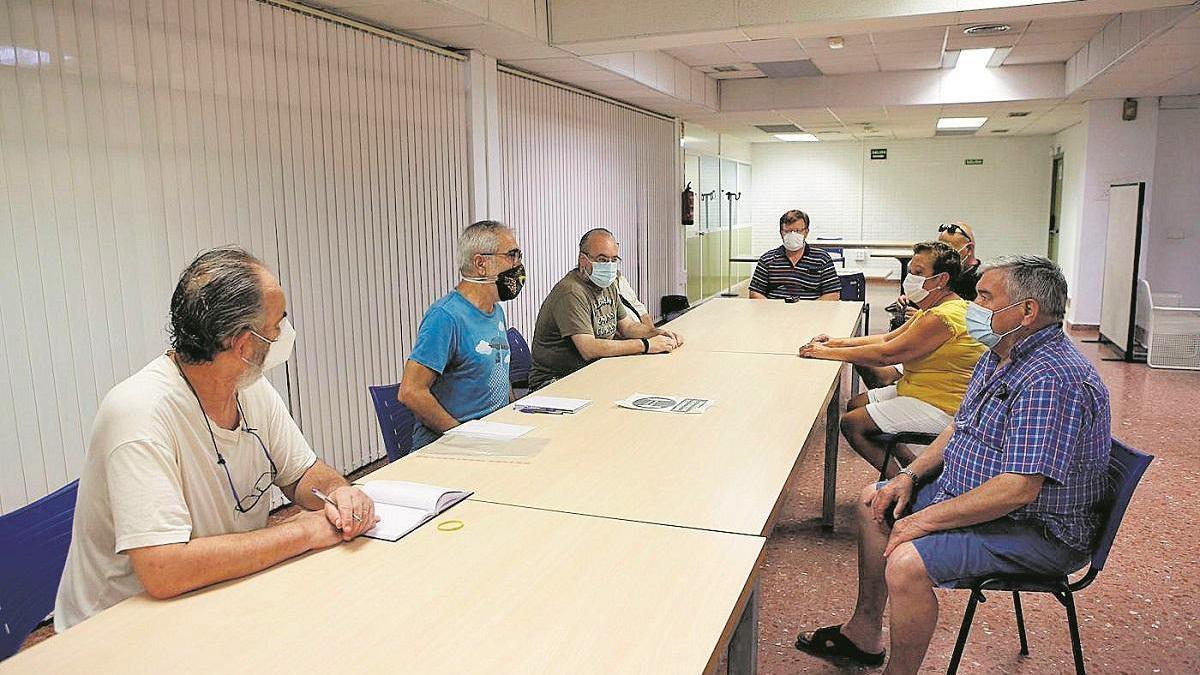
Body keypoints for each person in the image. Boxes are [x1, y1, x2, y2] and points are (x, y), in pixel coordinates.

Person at [794, 256, 1111, 675]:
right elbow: (961, 423)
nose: (974, 307)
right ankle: (863, 635)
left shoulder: (1050, 378)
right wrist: (909, 475)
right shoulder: (1002, 353)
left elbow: (1018, 488)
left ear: (1027, 311)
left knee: (907, 564)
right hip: (979, 497)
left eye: (984, 297)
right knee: (876, 501)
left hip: (1034, 527)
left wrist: (925, 522)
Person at [55, 247, 379, 630]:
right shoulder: (139, 413)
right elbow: (164, 569)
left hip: (217, 596)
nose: (283, 335)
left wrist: (339, 492)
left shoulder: (248, 386)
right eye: (277, 325)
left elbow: (301, 472)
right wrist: (302, 531)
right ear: (243, 345)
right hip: (118, 630)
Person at [799, 242, 986, 474]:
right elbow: (887, 339)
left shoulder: (942, 317)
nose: (911, 278)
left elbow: (886, 355)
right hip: (922, 389)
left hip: (943, 405)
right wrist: (834, 342)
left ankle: (900, 482)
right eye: (911, 272)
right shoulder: (937, 308)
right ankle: (913, 468)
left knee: (852, 423)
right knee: (855, 404)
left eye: (919, 273)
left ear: (941, 279)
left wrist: (826, 353)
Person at [400, 220, 525, 450]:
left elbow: (498, 368)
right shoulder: (446, 317)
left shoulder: (495, 310)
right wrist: (463, 436)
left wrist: (512, 417)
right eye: (512, 255)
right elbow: (411, 391)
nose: (518, 264)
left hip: (492, 437)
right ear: (481, 263)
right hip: (451, 447)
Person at [529, 228, 683, 389]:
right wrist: (646, 345)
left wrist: (658, 333)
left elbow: (628, 327)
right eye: (602, 260)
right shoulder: (571, 292)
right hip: (555, 383)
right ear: (583, 260)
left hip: (593, 373)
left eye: (614, 260)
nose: (609, 266)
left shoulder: (608, 284)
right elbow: (588, 348)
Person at [889, 222, 981, 329]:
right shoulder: (940, 271)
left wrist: (926, 318)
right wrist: (911, 297)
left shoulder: (982, 282)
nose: (944, 254)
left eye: (949, 249)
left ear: (968, 249)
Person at [748, 209, 842, 301]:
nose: (792, 235)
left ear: (806, 232)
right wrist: (772, 309)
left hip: (811, 314)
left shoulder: (822, 259)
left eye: (797, 231)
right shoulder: (767, 260)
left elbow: (833, 294)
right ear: (781, 233)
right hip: (775, 313)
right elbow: (755, 292)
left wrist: (808, 310)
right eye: (787, 231)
-.-.-
Copy out the range of lines above starting at the line with "right ear: (243, 345)" and ending at the line with "right knee: (855, 404)", exactly and including both.

* **Answer to this exercise**
right ear: (243, 345)
right hip: (118, 630)
Person at [799, 242, 986, 474]:
right elbow: (887, 339)
left shoulder: (942, 317)
nose: (911, 278)
left elbow: (886, 355)
right hip: (922, 389)
left hip: (943, 405)
right wrist: (834, 342)
left ankle: (900, 482)
right eye: (911, 272)
right shoulder: (937, 308)
right ankle: (913, 468)
left knee: (852, 423)
right knee: (855, 404)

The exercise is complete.